Non-constant variance of error terms or heteroscedasticity:
When variances of the error terms increase with the value of the response (e.g. the vs. fit plot exhibits a funnel shape), we are dealing with heteroscedasticity or non-constant variances. Transformation of the variables may help the problem but at least for now, we can spot it on a plot.
The Vs. Fits plot of the Boston Housing shows an initially decreasing and then increasing variance of error terms as the value of predicted observations increase. There are hypothesis tests that are available for testing the homoscedasticity assumption, but these tests are notoriously unreliable because they themselves are based on models with a sets of assumptions.
Outliers:
An outlier is an observation that is far from its predicted value. Outliers may have an impact on the regression line although that impact may not be significant.
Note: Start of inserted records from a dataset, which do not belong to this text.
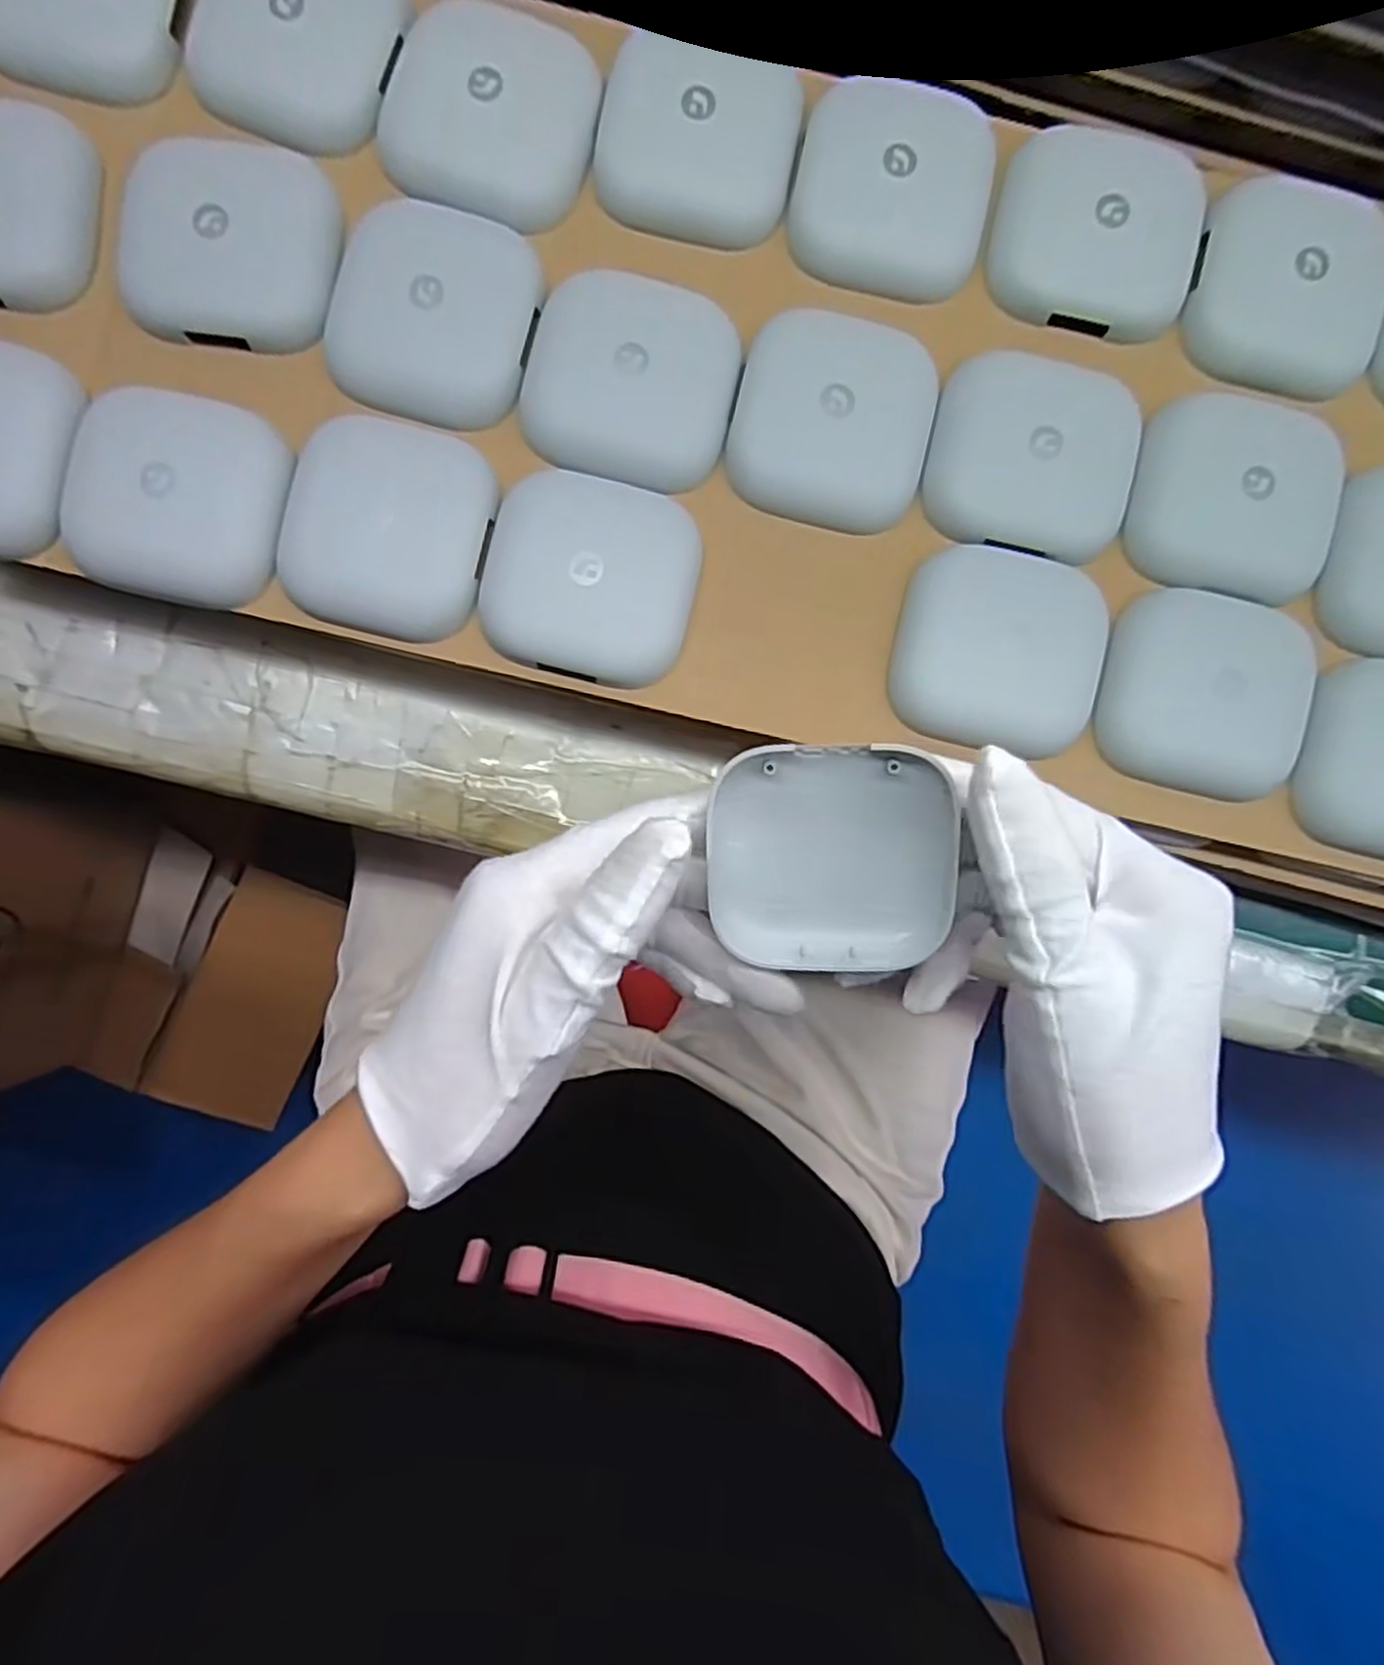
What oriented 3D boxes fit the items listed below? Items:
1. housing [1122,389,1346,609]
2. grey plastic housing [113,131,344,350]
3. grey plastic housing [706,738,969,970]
[{"bbox_3d":[0.180,-0.110,0.255,0.067,0.010,0.061,10,91,-1],"label":"housing"},{"bbox_3d":[-0.147,-0.189,0.247,0.063,0.012,0.062,4,91,-1],"label":"grey plastic housing"},{"bbox_3d":[0.039,0.008,0.224,0.066,0.015,0.066,1,105,5],"label":"grey plastic housing"}]

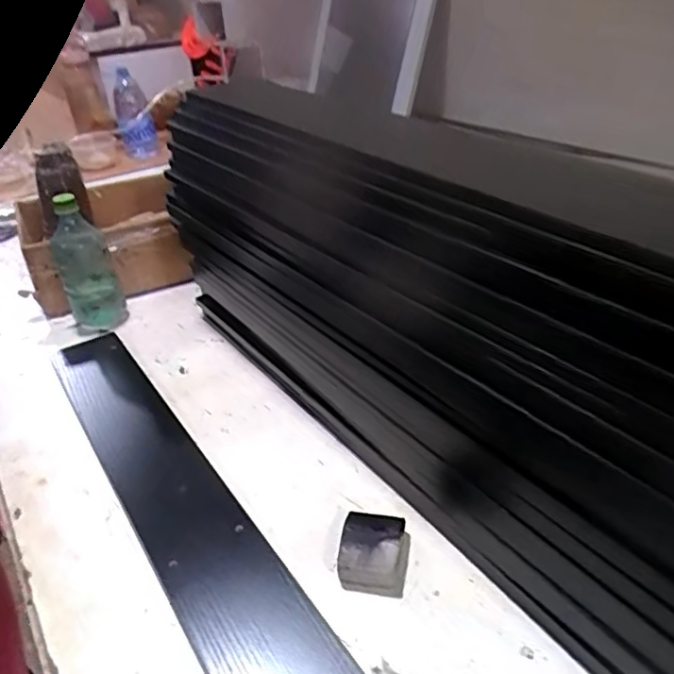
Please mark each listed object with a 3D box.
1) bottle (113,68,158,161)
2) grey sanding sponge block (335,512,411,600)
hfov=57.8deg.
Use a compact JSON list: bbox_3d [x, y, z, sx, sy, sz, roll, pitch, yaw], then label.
[{"bbox_3d":[-0.574,-0.623,1.731,0.098,0.225,0.091,-13,33,-13],"label":"bottle"},{"bbox_3d":[0.034,0.195,0.559,0.059,0.027,0.072,4,33,13],"label":"grey sanding sponge block"}]

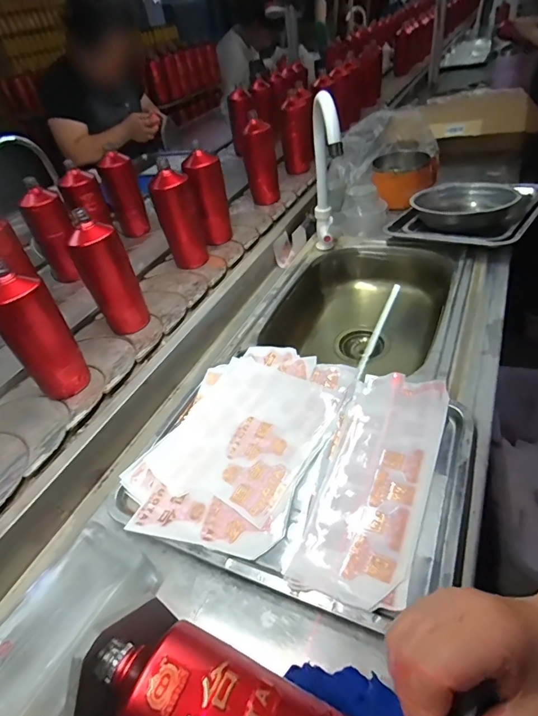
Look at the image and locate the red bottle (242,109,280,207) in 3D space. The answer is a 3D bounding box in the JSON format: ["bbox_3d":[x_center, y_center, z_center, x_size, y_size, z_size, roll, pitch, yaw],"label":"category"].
[{"bbox_3d":[-0.021,-0.516,1.093,0.086,0.188,0.080,-19,44,-12],"label":"red bottle"}]

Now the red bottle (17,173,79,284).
[{"bbox_3d":[-0.460,-0.265,0.896,0.089,0.193,0.064,-23,45,-16],"label":"red bottle"}]

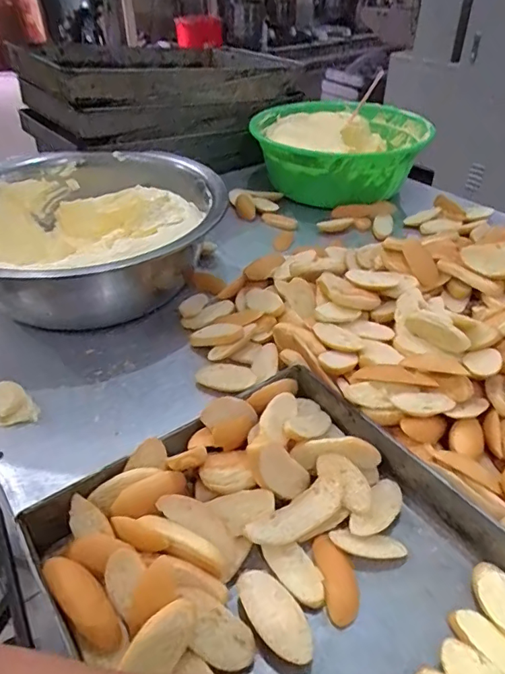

However, outliers may have an impact on the RSE score, even if they do not have an impact on the OLS fit. RSE is used for the computation of confidence intervals and p-values, therefore outliers do have an impact on how we interpret model statistics. Outliers can also have a negative impact on R squared values by making them smaller in error.
There are alternative ways to find outliers. One effective way of finding outliers is to plot the studentized residuals (e.g. take each residual and divide by its estimated standard error ). Observations above 3 are usually outliers.
The IQR method is yet another method one could consider using. An observation may be considered an outlier if it is outside of the IQR range. Other thresholds may also be considered and the threshold is simply based on tolerance by the analyst.
Presence of influential observations or high-leverage points:
High leverage points have a significant impact on the regression line, which may be a significant problem if the fitted model is impacted by a handful of observations. In fact, the entire fit may be compromised by high leverage points. Leverage statistic is the best way to identify high leverage points. The leverage statistic is always between 1/n and 1 and it equals (p+1)/n where p is the number of features. Any observation that exceeds the leverage statistic by a considerable number can be deemed a high leverage value. Plotting predicted and actual observations may also be very helpful.
Normal Distribution
I plotted the histogram of residuals but the selection of bin width influences the picture of the distribution. A far better way to assess the normality assumption is to use a Q-Q plot. This is a probability plot designed to show whether the data came from a normal distribution. If it did, the plot will lie along the diagonal line.
Q-Q plots are also useful to visualize outliers, which are observations far deviating from the diagonal at the upper or lower edges.
The the case of our Boston housing data, the normal distribution is violated toward the upper edge of the diagonal line. These points could be observed in the original histogram of the target variable , MEDV.
Multicollinearity:
Multicollinearity refers to correlations among multiple features. As a result of cross-correlation among multiple variables, it is difficult to tease out the effect of individual regressors on the target. Collinearity impacts the accuracy of estimates negatively and the standard error to increase. Collinearity may also result in lower t scores, which may cause us to deem a feature significant in error.
Note that the correlation matrix is not good enough to detect collinearity because it is possible to have collinearity between variables even if the bivariate coefficient of correlation is not significant, which is called multicollinearity. It can be detected by computing the variance inflation factor. When VIF is 1, there is no collinearity. When values exceed 5 or 10, we detected collinearity. In smaller samples 5 is the preferred cutoff, while in larger sample sizes 10 is acceptable.
Eigen vectors vectors may also indicate multicollinearity when their values are closer to zero.